LuaJ - Set package.path in Java code before calling a Lua script from a file

0
votes

I figured out how to make Lua scripts require other Lua scripts in an Android environment.

However, that solution has the package.path configuration inside the top level Lua script itself. I want to move the package.path configuration to the Java code that runs the script instead, because the package.path is specific to the Android environment, while the script could be run anywhere.

Here is what I've tried:

InputStream input getAssets().open("lua/test/pathTest.lua");
Prototype prototype = LuaC.instance.compile(input, "pathTest.lua");
Globals globals = JsePlatform.standardGlobals();
globals.load(new BaseLib());
globals.load("package.path = package.path .. ';/assets/lua/?.lua;/assets/lua/test/?.lua'");

LuaClosure c = new LuaClosure(prototype, globals);
c.call();

I've also tried a few other forms like:

globals.load(new StringReader("package.path = package.path .. \";/assets/lua/?.lua;/assets/lua/test/?.lua\""), "pathTest.lua");

Or taking the LuaValue result from the load and passing that to the LuaClosure. They all result in the script failing at the first require, not being able to find the referenced script.

Anyone have any ideas?

*edit - If anyone knows how to set the working directory to the /assets/lua/ folder, so I can use relative paths from there in the Lua script, that would be preferable.

2
androidluaj

2 Answers

1
votes

Thought I had tried this before, but here's the solution.

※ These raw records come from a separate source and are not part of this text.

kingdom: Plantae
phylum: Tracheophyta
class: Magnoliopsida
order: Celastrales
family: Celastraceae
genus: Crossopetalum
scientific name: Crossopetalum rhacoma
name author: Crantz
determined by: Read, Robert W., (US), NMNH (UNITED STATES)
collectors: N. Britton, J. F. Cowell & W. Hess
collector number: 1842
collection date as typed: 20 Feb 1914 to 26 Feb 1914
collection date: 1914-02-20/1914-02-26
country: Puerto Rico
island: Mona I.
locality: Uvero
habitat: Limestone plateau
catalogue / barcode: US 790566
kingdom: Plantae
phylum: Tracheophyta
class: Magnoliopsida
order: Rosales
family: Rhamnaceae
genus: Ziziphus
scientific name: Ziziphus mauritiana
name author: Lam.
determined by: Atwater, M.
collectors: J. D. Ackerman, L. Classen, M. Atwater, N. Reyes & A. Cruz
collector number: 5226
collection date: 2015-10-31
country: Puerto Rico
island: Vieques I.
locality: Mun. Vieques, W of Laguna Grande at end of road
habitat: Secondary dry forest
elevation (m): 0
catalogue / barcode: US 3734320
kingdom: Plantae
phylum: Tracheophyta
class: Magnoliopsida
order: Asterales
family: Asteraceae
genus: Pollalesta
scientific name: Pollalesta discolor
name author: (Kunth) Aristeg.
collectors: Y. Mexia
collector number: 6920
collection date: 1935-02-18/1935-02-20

InputStream input getAssets().open("lua/test/pathTest.lua");
Prototype prototype = LuaC.instance.compile(input, "pathTest.lua");
Globals globals = JsePlatform.standardGlobals();
globals.load(new BaseLib());
globals.load(new StringReader("package.path = '/assets/lua/?.lua;'"), "initAndroidPath").call();

LuaClosure c = new LuaClosure(prototype, globals);
c.call();

That will initialize the Android environment's path to the assets/lua/ folder. This allows me to use relative paths in the require call in the Lua script.

For example, to require a file in subdirectory: assets/lua/test/luaScript.lua

The Lua require would look like:

require "test.luaFile"
0
votes

At the basis of mnemy's solution, add some content. The default findResource method definition is (PS: In the BaseLib.java of luaj source code):

public InputStream findResource(String filename) {
    return getClass().getResourceAsStream(filename.startsWith("/")? filename: "/"+filename);
}

Android's getResourceAsStream method search resource relative to the android project's root directory. (I solved a classloader problem with the link LuaJ and Android: cannot bind class, Cloudy Zheng's solution.) So, if you want use "requre" to load other module in other directory(e.g. "/storage/emulated/0/temp/test/lua"), you could implement your own findResource interface like this:

// Implement a finder that loads from absolute path.
public InputStream findResource(String name) {
    try {
        File f = new File(name);
        return new FileInputStream(f);
    } catch (java.io.IOException ioe) {
        return null;
    }
}

And set as your globals.finder. Then adjust the search path accordingly:

globals.load(new StringReader("package.path = '/storage/emulated/0/temp/test/lua/?.lua;'"), "initAndroidPath").call();